The final years of Lipsett’s life move inexorably towards a tragic denouement. His attempts to relocate in Toronto proved unsuccessful and Lipsett’s long-time companion, Judith Sandiford, left him. Drug use exacerbated his fragile psychological state, forcing Lipsett to spend periods of time in psychiatric institutions and hospitals. Finally, in early 1986, just before his 50th birthday, Lipsett committed suicide. Canada’s first experimental filmmaker, an inspiration to Stanley Kubrick, George Lucas, Guy Maddin and many others, was no more—but his legacy as an artist continues.
Source: National Film Board of Canada
Lipsett was working at a time when independent avant-garde filmmaking did not exist in Canada, with a few isolated exceptions (Jack Chambers in London, Ontario; David Rimmer and Al Razutis in Vancouver; Wieland and Michael Snow, who jointly relocated to New York in 1963). In the absence of independent distribution and funding mechanisms before the late ’60s, many innovative young cineastes ended up at the NFB where salaries, equipment, budgets and some degree of creative freedom could be quickly obtained. Pierre Hébert, Derek May, Gilles Groulx, Claude Jutra, Michel Brault, Roman Kroitor, Wolf Koenig, Ryan Larkin and Lipsett were just some of the talented filmmakers to emerge at the Board in the late-’50s and early-’60s. In the experimental field, Hébert, working alongside Norman McLaren, was a pioneer of hand-scratched films and computer-generated animation. Larkin, the 'Frank Zappa of animated film', gracefully combined charcoal line drawings with colour washes and other media. In documentary, Groulx, Jutra and Brault initiated the Québécoise direct cinema movement and Kroitor and Koenig its English-Canadian equivalent, while May’s documentaries anticipated the first-person diary strain that arose later in the decade.
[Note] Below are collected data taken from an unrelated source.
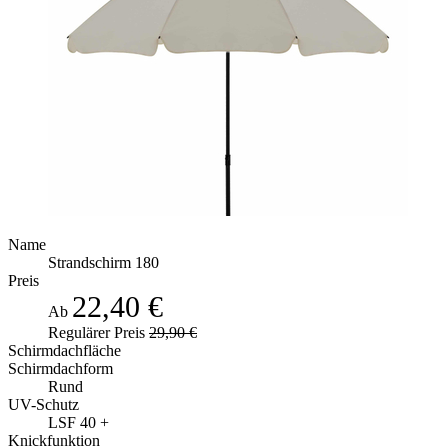
Name
Strandschirm 180
Preis
22,40 €
Ab
Regulärer Preis
29,90 €
Schirmdachfläche
Schirmdachform
Rund
UV-Schutz
LSF 40 +
Knickfunktion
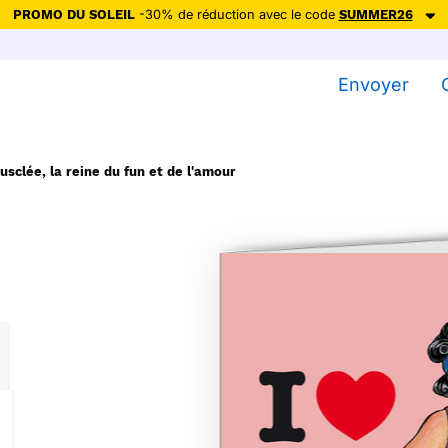
PROMO DU SOLEIL
-30% de réduction avec le code
SUMMER26
ction avec le code
SUMMER26
pour envoyer des cartes ensoleillées, jus
Envoyer
Envoyer des cartes
Ne plus afficher
clée, la reine du fun et de l'amour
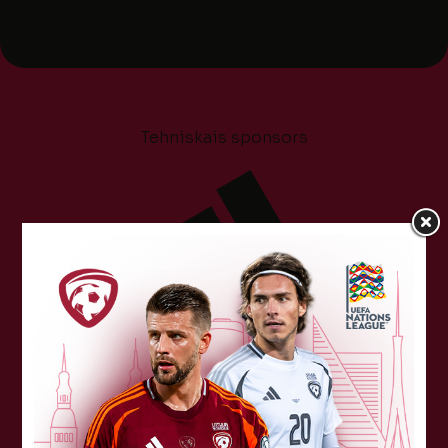
Tehniskais sponsors
Sponsori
However these examples also call into question the very notion of 'independent film'. Norman McLaren developed and refined numerous direct film techniques at the NFB (many of which were gleaned from Len Lye during their days together at the British GPO Film Unit), but he also had his own animation department and technical staff. Furthermore, Norman McLaren’s whimsical, populist animated films are arguably far from 'avant-garde'. Which raises the larger question: Can government-sponsored art/work really be considered independent or socially critical?